In theory, they should be better than ships. These barracks barges can house up to 611 sailors broken down into 537 enlisted and 74 officers. They have everything sailors need to continue their day-to-day life as if they were still on the ship such as offices, medical facilities, a barbershop, a gym, and dining areas that can seat up to 224 enlisted and 28 officers at a time, “allowing food service for 1,130 personnel to have three meals a day,” according to Navy.
But they aren’t better, according to sailors. Not by a long shot.
To start, most of the Navy’s berthing barges are old as hell. At the moment, 13 of the service’s current fleet of 18 were built between 1944 and 1946, back when lead paint and asbestos were industry standards and ‘quality of life’ wasn’t even a phrase. Their newest one was over 20 years old before the service took delivery of APL-67 last week.
And according to folks on social media, they’re also noisy, dirty, and nothing works — at least, on the older models. One person on Twitter compared them to a decades-old neglected motel:
Sailors on Reddit were overwhelmingly anti-barge. One called living the experience “literally the shittiest thing the [N]avy ever did to me.”
“It’s literally the worst experience of my life,” wrote another. “It was so bad that on duty days I would sleep on the ship (which had no AC and I live in Florida). Ours was infested with roaches and bed bugs. I and many others I know wouldn’t even shower on it.”
And another said, “Prepare to live with cockroaches and mice. Here’s some advice, get an apartment.”

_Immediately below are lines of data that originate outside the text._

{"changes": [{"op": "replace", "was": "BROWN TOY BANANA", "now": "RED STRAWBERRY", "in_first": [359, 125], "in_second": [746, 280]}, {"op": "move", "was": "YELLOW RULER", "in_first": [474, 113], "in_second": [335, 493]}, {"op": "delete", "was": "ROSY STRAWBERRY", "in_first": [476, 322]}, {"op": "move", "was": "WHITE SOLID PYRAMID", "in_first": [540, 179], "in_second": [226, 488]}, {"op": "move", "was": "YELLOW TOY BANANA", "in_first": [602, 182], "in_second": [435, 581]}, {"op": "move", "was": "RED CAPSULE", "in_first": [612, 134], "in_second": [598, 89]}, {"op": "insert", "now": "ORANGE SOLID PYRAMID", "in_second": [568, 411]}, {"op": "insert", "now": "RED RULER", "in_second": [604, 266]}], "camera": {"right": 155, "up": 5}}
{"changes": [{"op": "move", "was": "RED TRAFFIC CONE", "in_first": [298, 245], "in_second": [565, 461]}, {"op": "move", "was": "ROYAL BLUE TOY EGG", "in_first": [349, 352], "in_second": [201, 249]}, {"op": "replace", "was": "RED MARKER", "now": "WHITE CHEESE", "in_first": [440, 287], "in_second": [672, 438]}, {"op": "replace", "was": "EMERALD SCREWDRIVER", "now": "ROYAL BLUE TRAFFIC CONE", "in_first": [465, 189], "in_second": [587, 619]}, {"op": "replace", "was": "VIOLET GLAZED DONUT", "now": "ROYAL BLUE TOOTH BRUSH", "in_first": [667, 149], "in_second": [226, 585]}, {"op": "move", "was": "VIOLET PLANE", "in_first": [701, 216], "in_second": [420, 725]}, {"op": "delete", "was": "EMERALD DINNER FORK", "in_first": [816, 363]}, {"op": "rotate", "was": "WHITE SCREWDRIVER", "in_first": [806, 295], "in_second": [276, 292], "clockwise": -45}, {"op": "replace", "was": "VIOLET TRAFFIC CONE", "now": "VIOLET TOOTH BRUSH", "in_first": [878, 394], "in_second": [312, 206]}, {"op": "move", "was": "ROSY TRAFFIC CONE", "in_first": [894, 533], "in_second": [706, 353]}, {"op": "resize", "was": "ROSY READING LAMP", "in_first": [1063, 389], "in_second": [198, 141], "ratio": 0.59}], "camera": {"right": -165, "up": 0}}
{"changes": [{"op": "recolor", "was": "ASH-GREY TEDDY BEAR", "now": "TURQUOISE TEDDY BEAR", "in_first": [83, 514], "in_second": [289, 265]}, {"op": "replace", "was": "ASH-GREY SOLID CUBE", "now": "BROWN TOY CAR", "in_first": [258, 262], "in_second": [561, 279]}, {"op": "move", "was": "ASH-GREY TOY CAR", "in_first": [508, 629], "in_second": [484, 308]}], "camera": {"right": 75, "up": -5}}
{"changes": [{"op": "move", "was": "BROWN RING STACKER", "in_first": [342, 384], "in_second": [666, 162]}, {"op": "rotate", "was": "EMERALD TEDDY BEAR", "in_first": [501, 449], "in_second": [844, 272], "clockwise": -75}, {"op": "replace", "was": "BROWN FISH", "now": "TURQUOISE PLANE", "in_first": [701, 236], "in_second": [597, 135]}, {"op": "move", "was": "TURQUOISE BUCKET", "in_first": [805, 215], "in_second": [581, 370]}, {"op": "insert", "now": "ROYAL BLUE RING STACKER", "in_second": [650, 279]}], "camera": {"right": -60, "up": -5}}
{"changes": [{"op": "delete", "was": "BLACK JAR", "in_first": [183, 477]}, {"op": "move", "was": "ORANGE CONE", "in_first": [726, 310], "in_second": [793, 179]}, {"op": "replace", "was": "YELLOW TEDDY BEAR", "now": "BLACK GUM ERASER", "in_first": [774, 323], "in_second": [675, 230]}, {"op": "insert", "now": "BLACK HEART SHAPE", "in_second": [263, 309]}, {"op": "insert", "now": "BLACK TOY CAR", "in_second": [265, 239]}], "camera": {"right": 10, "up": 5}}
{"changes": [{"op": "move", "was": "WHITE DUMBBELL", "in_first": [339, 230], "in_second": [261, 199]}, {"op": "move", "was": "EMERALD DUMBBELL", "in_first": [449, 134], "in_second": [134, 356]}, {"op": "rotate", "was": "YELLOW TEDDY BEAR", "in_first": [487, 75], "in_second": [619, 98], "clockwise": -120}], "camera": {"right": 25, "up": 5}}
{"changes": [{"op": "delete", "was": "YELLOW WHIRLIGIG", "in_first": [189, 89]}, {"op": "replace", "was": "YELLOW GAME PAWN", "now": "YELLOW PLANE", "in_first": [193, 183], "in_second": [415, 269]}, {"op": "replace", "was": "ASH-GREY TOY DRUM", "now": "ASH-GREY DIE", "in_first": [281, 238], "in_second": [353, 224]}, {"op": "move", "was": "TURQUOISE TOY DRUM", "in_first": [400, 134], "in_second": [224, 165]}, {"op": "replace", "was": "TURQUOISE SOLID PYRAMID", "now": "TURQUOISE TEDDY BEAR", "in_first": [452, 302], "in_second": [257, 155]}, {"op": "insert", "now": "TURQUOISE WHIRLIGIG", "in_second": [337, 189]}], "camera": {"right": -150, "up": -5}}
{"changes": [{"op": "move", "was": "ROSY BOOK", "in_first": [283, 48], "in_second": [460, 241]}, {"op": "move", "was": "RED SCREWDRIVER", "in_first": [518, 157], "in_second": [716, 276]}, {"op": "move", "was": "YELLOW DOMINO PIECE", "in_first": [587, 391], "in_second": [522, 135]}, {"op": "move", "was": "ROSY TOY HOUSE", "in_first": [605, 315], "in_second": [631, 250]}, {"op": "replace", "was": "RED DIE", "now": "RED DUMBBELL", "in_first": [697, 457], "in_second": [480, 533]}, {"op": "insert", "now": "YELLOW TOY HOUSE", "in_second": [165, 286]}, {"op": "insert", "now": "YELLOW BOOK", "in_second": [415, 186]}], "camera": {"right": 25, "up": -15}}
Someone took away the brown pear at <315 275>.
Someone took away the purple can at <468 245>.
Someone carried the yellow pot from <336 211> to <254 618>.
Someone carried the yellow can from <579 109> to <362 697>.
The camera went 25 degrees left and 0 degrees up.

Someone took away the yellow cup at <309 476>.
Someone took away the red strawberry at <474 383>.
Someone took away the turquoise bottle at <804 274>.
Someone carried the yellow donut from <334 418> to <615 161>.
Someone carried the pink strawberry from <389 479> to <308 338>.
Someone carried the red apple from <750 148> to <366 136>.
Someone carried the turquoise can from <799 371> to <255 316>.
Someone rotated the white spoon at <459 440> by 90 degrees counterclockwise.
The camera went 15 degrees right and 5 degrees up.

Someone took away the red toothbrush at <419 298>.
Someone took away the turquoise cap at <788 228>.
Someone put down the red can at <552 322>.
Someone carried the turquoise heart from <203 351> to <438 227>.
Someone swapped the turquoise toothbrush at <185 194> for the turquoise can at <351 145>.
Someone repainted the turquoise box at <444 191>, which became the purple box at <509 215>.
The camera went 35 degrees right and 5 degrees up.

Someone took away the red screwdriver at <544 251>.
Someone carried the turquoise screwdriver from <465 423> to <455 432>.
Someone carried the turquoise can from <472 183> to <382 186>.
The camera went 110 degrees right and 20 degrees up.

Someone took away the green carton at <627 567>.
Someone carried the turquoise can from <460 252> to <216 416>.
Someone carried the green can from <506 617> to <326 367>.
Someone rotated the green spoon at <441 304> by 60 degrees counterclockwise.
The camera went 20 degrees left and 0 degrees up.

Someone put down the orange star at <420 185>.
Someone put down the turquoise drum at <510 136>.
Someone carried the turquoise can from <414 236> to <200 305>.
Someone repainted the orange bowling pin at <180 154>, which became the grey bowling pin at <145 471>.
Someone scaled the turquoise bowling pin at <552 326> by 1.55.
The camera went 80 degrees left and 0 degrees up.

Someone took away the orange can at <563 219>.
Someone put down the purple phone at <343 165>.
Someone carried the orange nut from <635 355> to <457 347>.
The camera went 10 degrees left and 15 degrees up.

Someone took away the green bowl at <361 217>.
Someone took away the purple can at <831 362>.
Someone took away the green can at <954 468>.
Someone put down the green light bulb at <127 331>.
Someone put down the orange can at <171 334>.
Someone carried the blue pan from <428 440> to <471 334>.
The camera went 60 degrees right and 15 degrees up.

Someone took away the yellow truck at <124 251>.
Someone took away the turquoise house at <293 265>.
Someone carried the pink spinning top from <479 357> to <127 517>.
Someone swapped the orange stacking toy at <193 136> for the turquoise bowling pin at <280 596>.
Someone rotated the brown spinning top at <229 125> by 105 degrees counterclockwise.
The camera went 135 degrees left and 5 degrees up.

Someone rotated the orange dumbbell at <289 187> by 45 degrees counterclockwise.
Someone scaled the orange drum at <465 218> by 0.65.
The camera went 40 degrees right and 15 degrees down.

The most scathing criticism we found stated simply: “When we were assigned a barge when our ship was decommissioning it was the most vile, disgusting thing I had ever been aboard.”
Indeed, an informal poll Task & Purpose posted on Instagram was overwhelmingly against berthing barges with 64 percent of respondents preferring ships. That’s really saying something considering how unpleasant life on a standard Navy ship can be.
Fortunately for the sailors who have to live on them, not everything is awful. According to the service, the berthing areas (where you sleep) only hold 18-24 sailors and have the heads (bathrooms) attached to them. This seems better than having possibly hundreds of sailors crammed in one area and the heads scattered all over like on most Navy ships.
Indeed, some sailors enjoyed the experience. In a 2018 interview with the Kitsap Sun, Mass Communication Specialist Third Class Christopher Jahnke stated that “As a single sailor, there’s pretty much everything I could want or need here.” Not exactly a glowing recommendation, but that’s about as positive you can be in the Navy, I guess.
While everything in the U.S. military has pros and cons, leave it up to the Navy to find a way to make living on a cramped, unstable, and smelly ship preferable to an alternative. Hopefully, this new barge is a drastic improvement over the old, but, as with most other major Navy projects, only time will tell.